Brief Notes on Building Regulation, Working on a Farm, Improvised Insulation, and Planting Avocado Pits

A contributing writer responds to comments from readers about building regulation, experiencing farm life, improvised Styrofoam insulation, and sprouting and planting avocado pits.

| May/June 1973


Building codes prevent you from building a house any old way you want to, but when planting avocados you just have to get the pit to sprout.


I noticed that in his letter to MOTHER EARTH NEWS, Chuck Boothby raised the question of "intrusions" by building inspectors but didn't seem to realize why the regulations he resents were put into effect originally.

Back during the early settlement of the East and the western pioneer days, there were no—or very few—building codes. One reason was that every man, with rare exceptions, had a good grasp of all kinds of building, drainage, etc. And, since there was no true plumbing and no electricity, more specialized knowledge wasn't necessary. Moreover—except in towns and cities—homes were so far apart and population so small that it didn't seem possible that we could ever pollute our environment or endanger our fellow man.

However, as population density increased and as more sophisticated forms of sanitation, lighting, and heating were invented and perfected, the "common" man lost touch with the knowledge he needed to build his own home, and many mistakes were made which began to create social disturbances such as fires, bad water, building collapses, etc. Then laws were made to insure against such occurrences, and these have become our building codes.

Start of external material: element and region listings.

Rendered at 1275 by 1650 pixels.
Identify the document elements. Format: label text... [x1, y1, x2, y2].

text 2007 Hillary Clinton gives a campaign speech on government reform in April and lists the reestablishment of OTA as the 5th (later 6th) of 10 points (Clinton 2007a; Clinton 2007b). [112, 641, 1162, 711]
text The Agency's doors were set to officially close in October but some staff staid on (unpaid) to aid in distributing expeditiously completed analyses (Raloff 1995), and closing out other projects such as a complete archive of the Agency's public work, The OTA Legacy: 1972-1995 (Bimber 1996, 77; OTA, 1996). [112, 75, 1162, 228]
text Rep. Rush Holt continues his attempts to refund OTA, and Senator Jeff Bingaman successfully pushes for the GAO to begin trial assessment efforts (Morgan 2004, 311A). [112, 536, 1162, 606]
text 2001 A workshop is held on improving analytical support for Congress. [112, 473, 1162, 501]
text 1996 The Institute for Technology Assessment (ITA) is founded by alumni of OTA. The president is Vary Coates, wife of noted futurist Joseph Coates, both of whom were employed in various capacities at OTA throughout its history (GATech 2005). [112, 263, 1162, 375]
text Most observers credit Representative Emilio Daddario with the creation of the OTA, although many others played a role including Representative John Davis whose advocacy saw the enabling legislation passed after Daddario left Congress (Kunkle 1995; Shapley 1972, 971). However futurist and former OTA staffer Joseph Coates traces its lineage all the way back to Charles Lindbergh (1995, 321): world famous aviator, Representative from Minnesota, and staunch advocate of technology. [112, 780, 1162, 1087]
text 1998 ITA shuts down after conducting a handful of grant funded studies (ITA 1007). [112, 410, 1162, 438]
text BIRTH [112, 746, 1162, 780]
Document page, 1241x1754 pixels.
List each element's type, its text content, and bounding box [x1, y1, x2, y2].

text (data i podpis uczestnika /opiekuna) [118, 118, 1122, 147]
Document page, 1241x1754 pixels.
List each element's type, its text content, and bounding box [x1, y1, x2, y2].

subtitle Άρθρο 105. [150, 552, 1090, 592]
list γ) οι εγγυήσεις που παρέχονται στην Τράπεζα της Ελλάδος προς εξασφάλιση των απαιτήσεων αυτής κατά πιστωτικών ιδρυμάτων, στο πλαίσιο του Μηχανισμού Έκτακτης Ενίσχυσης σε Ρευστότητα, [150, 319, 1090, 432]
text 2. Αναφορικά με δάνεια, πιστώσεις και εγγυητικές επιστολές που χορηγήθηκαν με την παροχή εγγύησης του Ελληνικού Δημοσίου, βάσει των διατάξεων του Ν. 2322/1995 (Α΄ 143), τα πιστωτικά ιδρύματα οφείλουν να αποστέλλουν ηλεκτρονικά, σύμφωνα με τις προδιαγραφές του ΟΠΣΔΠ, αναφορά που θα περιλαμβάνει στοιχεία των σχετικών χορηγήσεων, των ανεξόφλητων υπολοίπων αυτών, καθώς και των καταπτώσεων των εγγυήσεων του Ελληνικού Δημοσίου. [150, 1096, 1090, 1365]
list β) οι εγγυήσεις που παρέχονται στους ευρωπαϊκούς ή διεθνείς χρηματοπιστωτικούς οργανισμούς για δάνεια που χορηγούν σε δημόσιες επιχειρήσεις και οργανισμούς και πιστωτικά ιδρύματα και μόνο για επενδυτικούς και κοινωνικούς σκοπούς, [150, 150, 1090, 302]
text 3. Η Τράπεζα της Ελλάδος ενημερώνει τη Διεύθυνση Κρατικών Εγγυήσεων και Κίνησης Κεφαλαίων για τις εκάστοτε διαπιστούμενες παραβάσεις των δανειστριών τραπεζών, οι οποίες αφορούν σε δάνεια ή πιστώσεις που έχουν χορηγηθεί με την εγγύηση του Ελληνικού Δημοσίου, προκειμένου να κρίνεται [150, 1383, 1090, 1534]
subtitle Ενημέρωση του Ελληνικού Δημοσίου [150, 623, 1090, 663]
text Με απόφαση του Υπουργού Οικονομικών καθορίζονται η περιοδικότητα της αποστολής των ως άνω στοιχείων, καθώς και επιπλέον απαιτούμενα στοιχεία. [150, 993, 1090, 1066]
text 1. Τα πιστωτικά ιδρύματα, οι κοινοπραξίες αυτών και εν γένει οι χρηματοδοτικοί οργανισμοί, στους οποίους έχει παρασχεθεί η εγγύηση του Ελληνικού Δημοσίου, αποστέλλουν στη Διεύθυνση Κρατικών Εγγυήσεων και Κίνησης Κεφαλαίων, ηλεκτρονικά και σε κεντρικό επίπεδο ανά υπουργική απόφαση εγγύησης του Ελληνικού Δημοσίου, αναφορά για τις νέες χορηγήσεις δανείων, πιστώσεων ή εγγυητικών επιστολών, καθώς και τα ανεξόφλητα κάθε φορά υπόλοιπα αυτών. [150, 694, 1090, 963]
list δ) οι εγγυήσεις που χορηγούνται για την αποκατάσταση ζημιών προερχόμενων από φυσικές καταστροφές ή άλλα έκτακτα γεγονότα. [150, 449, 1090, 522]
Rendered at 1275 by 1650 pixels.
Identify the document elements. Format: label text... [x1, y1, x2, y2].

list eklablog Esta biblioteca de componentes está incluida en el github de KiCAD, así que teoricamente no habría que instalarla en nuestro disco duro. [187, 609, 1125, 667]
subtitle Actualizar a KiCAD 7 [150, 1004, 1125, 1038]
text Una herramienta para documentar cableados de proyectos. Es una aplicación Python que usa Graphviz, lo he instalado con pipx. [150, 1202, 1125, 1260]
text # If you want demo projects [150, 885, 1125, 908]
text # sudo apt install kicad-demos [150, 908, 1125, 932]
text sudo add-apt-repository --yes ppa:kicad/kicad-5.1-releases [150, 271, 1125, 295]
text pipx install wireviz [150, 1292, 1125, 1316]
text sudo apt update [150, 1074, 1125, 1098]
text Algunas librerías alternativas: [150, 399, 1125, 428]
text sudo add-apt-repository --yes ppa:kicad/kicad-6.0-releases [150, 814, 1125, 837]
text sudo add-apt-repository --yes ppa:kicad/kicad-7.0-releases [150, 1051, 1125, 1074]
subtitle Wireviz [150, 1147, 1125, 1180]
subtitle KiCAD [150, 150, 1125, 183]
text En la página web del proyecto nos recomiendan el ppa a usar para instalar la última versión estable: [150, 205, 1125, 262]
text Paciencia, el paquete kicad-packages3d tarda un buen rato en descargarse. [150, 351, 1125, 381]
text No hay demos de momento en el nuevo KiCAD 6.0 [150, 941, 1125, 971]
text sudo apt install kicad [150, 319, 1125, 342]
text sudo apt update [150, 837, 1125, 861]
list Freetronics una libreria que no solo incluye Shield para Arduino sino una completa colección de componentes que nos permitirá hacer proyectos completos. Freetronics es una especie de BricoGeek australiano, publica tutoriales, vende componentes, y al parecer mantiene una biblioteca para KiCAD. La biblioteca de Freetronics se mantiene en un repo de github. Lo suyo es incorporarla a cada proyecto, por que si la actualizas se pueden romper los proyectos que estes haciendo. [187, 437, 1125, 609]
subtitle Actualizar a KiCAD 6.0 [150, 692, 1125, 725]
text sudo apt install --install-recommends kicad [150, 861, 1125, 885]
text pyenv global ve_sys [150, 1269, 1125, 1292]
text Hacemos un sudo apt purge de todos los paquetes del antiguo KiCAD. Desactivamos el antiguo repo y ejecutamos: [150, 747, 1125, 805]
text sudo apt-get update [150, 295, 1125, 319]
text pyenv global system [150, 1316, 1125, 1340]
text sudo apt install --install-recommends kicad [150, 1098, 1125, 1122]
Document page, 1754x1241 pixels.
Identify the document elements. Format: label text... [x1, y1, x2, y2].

Every state has some building regulations, which are usually confined to sanitation, electrical, and plumbing requirements. Most towns, too, have codes, which must meet and can exceed the state's enactments. However, some communities have none at all.

To be sure that you're in the right when you build, contact your town hall and find out what rules are in force. Unfortunately, although many of the smaller municipalities are lax about close adherence to the code, some are very strict and failure to comply can mean tearing everything down or paying a fine which may amount to $10,000 for endangering the public.

These restrictions, which seem so unfair to some, are there for everyone's protection. You may think it's ridiculous not to be able to build your own dry well and septic tank system on an isolated farm, but the overflow from such an installation could endanger you and possibly feed into the water supply for a faraway town. Most of the time this might not pose much of a problem, but there are many bacterial and viral disease organisms which can't be filtered out by the soil and which could cause a massive epidemic if they weren't watched closely.